- Task brief -
Pick out every line of the entries that contains the word "محافظ", and copy each of those lines in full.

- Entries drawn from a collection -
#####
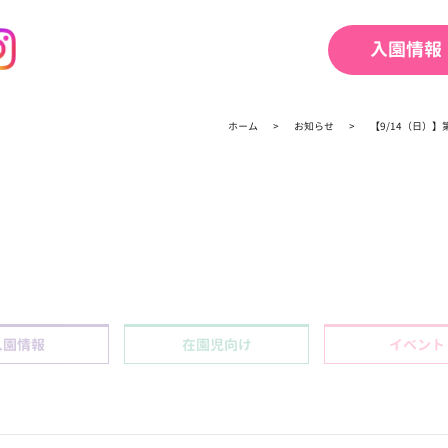
入園情報
ホーム
お知らせ
【9/14（日）
入園情報
在園児向け
イベント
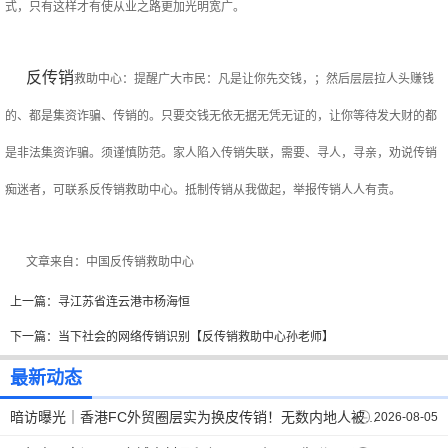
式，只有这样才有使从业之路更加光明宽广。
反传销
救助中心：提醒广大市民：凡是让你先交钱，；然后层层拉人头赚钱
的、都是集资诈骗、传销的。只要交钱无依无据无凭无证的，让你等待发大财的都
是非法集资诈骗。须谨慎防范。家人陷入传销失联，需要、寻人，寻亲，劝说传销
痴迷者，可联系反传销救助中心。抵制传销从我做起，举报传销人人有责。
文章来自：
中国
反传销救助中心
上一篇：
寻江苏省连云港市杨海恒
下一篇：
当下社会的网络传销识别【反传销救助中心孙老师】
最新动态
2026-08-05
暗访曝光｜香港FC外贸圈层实为换皮传销！无数内地人被熟人坑惨。【反传销救助中心】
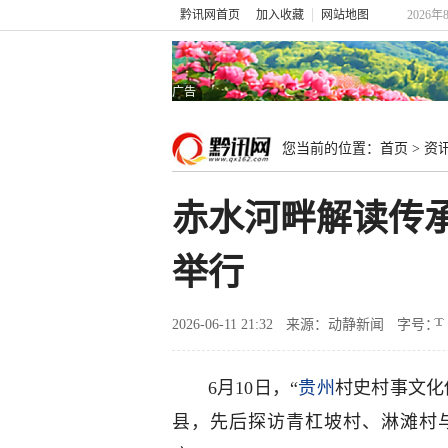
黔讯网首页
加入收藏
网站地图
2026年
广告
您当前的位置：
首页
>
资
赤水河畔解读传
举行
2026-06-11 21:32
来源：动静新闻
字号：
6月10日，“
贵州
村史村事文化
县，先后探访青杠坡村、淋滩村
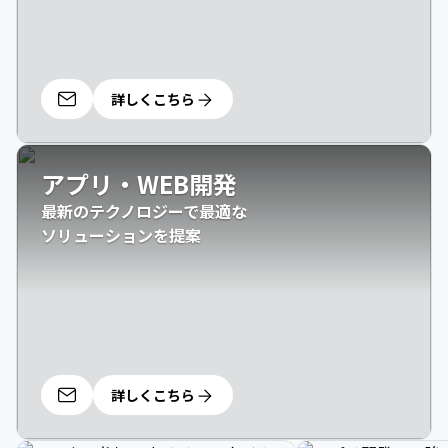
詳しくこちら
アプリ・WEB開発
最新のテクノロジーで最適な

ソリューションを提案
詳しくこちら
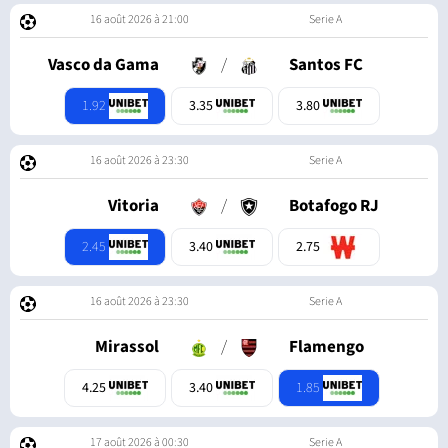
16 août 2026 à 21:00
Serie A
Vasco da Gama
/
Santos FC
1.92
3.35
3.80
16 août 2026 à 23:30
Serie A
Vitoria
/
Botafogo RJ
2.45
3.40
2.75
16 août 2026 à 23:30
Serie A
Mirassol
/
Flamengo
1.85
4.25
3.40
17 août 2026 à 00:30
Serie A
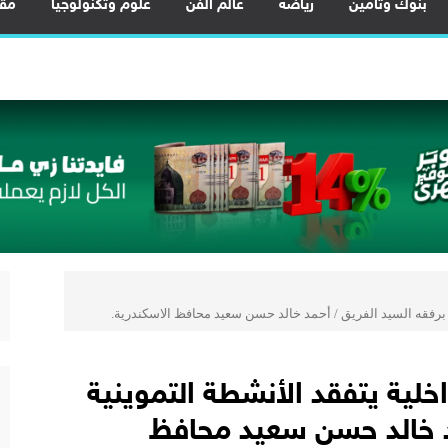
بنوك وتأمين
رياضة
عالم الفن
علوم وتكنولوجيا
مقا
 توطين تصنيع هياكل السيارات بالكامل وزيادة المكون المحلي
ية المشروعات لتعزيز ريادة الأعمال وزيادة الصادرات
لسيارة بتمويل 6 ملايين جنيه
ستراتيجيًا لتقديم حلول تأمينية متكاملة لعملاء البنك
ن يلتقي العاملين في أولى اللقاءات الدورية لتعزيز التواصل المؤسسي
كول تعاون مع “الهيئة القومية للبريد” لتقديم خدمة الإعلان الإلكتروني المسج
 القاهرة الدولي بطاقة 40 مليون راكب سنويًا
لتعاون مع VeryNile
زير التعليم العالي مستجدات مبادرة «منحة علماء المستقبل» استعدادًا لقبول
ية برفقه السيد الفريق / أحمد خالد حسن سعيد محافظ الاسكندرية.
داخلية يتفقد الأنشطة التموينية
مد خالد حسن سعيد محافظ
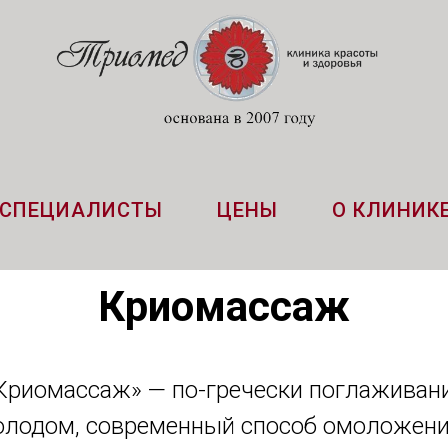
СПЕЦИАЛИСТЫ
ЦЕНЫ
О КЛИНИК
Криомассаж
Криомассаж» —
по-гречески поглаживан
олодом, современный способ омоложени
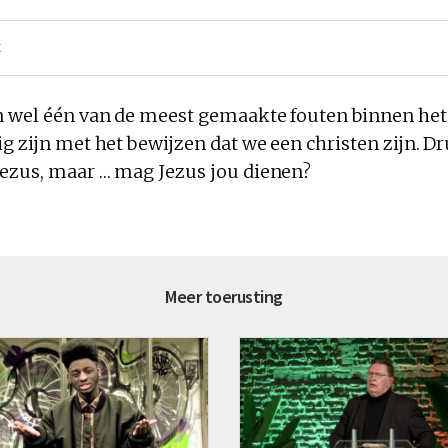
E
n wel één van de meest gemaakte fouten binnen he
g zijn met het bewijzen dat we een christen zijn. D
Jezus
, maar …
mag Jezus jou dienen
?
Meer toerusting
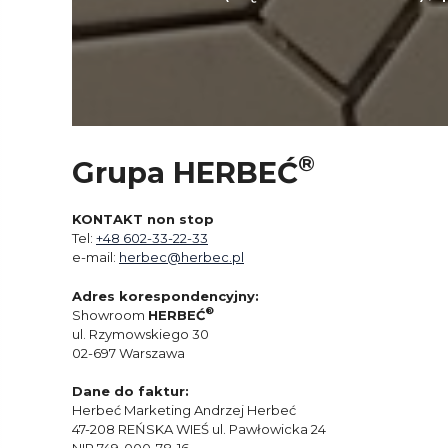
®
Grupa HERBEĆ
KONTAKT non stop
Tel:
+48 602-33-22-33
e-mail:
herbec@herbec.pl
Adres korespondencyjny:
®
Showroom
HERBEĆ
ul. Rzymowskiego 30
02-697 Warszawa
Dane do faktur:
Herbeć Marketing Andrzej Herbeć
47-208 REŃSKA WIEŚ ul. Pawłowicka 24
#####
- Exercise solution -
ية برفقه السيد الفريق / أحمد خالد حسن سعيد محافظ الاسكندرية.
مد خالد حسن سعيد محافظ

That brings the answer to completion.